Zuweilen werden auch Gräber mit Zweigen dieses Dornenstrauches bedeckt.

 

(variabel nach dem islamischen Mondkalender, die Nacht vom 14. zum 15. Tag des 8. Mondmonats Schaban)

 

© Christian Meyer

 



[1] Die Etymologie des Namens ist ungewiss. Das arabische Wort „bara’a“ bedeutet soviel wie Befreiung, Erlösung von Sünden, Verfehlungen, Übeln oder Krankheiten. Das türkische Wort „berat“ hingegen bedeutet „Bestallung, Bestallungspatent, - brief, Verleihungsurkunde“, weshalb die Berat gecesi auch vielfach als die Nacht der Berufung des Propheten Muhammad betrachtet wird.  

[2] An anderer Stelle ist im Koran auch von einem paradiesischen „dornenlosen Lotus“ die Rede (56, 27), der als Symbol des göttlichen Segens und der Wohlfahrt angesehen wird. Tatsächlich gibt es auch wirklich dornenlose Zizyphus – Gewächse. 

[3] Von diesen unterschieden müssen die Schwarzen Brustbeeren (Jujubae nigrae) werden. Hierbei handelt es sich um die Früchte der Cordia officinalis Lam, die in Indien und dem Orient beheimatet ist. Die dunklen Früchte sind weich, süß, schleimig aber angenehm schmeckend und werden gegen Husten, Heiserkeit und Brustbeschwerden verwendet. 

[4] Für die Taoisten stellen sie die Speise der Unsterblichkeit dar. Sie galten als reine, quasi immaterielle Speise, vor deren Genuss man sich längere Zeit des Verzehrs von Getreideprodukten enthalten sollte.

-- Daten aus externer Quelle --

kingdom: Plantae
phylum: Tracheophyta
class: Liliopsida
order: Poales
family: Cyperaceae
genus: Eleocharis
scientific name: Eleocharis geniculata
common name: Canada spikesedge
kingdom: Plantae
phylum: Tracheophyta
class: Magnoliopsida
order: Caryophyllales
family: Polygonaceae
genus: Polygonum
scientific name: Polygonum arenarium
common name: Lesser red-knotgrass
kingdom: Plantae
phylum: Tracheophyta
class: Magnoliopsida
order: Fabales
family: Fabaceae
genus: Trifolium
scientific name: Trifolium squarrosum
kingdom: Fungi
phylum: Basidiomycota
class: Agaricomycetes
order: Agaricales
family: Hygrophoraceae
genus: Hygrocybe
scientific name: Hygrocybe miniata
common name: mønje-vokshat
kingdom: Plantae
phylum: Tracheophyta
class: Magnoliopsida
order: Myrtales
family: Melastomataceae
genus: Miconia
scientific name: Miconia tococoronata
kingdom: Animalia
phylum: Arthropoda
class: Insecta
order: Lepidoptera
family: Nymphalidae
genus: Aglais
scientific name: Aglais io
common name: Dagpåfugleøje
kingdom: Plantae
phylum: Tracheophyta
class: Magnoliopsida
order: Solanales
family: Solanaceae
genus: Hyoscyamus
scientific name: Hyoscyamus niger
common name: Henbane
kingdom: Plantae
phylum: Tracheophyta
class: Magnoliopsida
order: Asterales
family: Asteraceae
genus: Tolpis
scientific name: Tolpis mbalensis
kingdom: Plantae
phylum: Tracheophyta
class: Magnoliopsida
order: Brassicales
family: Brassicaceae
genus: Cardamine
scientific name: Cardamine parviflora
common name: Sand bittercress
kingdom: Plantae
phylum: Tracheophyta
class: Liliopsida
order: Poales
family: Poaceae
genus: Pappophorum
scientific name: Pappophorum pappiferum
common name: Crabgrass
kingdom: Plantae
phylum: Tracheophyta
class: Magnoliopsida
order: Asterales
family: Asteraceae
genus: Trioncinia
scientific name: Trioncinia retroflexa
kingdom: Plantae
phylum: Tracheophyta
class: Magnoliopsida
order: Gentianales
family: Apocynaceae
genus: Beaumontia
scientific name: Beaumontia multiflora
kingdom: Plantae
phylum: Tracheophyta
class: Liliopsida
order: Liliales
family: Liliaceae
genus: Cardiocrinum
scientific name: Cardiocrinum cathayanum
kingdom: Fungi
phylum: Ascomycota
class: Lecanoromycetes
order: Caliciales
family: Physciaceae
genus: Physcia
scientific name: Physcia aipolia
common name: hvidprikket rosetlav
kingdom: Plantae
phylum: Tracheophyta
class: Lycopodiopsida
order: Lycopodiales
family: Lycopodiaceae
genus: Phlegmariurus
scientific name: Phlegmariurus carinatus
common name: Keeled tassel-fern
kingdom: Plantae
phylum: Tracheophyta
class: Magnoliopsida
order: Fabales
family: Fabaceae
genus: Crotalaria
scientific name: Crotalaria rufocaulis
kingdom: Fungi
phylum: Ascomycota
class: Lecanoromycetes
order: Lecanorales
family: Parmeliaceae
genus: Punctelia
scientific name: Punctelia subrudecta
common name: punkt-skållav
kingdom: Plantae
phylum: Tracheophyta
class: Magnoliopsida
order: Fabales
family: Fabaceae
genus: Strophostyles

[5] Auch in der griechischen Mythologie spielt der Lotusbaum eine Rolle. Der schönen Nymphe Lotis gelang es nur mühsam immer wieder, den Nachstellungen des Priapos zu entkommen. Nachdem sie schließlich dennoch von ihm überwältigt (d.h. vergewaltigt) wurde, verwandelte sie sich in einen blühenden, dornigen Lotus – Busch.  

[6] Die Gleditschia triacanthos L. (Zuckerschotenbaum, Schotendorn) wird häufig Christusakazie genannt, weil man seine Dornen für das Material zu Christi Dornenkrone hielt. Sie wächst in Nordamerika, hat einfach gefiederte, 16—18 cm lange Blätter, braunroten, am obern Teil des Stammes bisweilen dicht stehende bis 12 cm langen Dornen. Sie wird bei in Europa in mehreren angepflanzt. Das Holz des Baums ist von außerordentlicher Güte und wird von Drechslern, Tischlern gernverarbeitet. Die Dornen selbst gebrauchten einige autochthone amerikanische Völker als Pfeile.  

Benannt wurde die Pflanze nach dem BotanikerJohann Gottlieb Gleditsch, (*1714 zu Leipzig, 1786 zu Berlin).

Gleditsch studierte in Leipzig Medizin und Botanik und hielt seit 1742 in Frankfurt an der Oder  Vorlesungen

über Physiologie, Botanik und Medizin. 1746 wurde er Professor der Botanik und Direktor des Botanischen

Gartens in Berlin. Seit 1770 lehrte Gleditsch an der Berliner Forstlehranstalt Forstbotanik..Er zählte zu den

ersten, die dem Forstwesen eine naturwissenschaftliche Grundlage zu geben versuchten. Sein Hauptwerk ist die

»Systematische Einleitung in die neuere, aus ihren eigentümlichen physikalisch = ökonomischen Gründen

hergeleitete Forstwissenschaft«  (Berlin, 1774 bis 1775, 2 Bde.).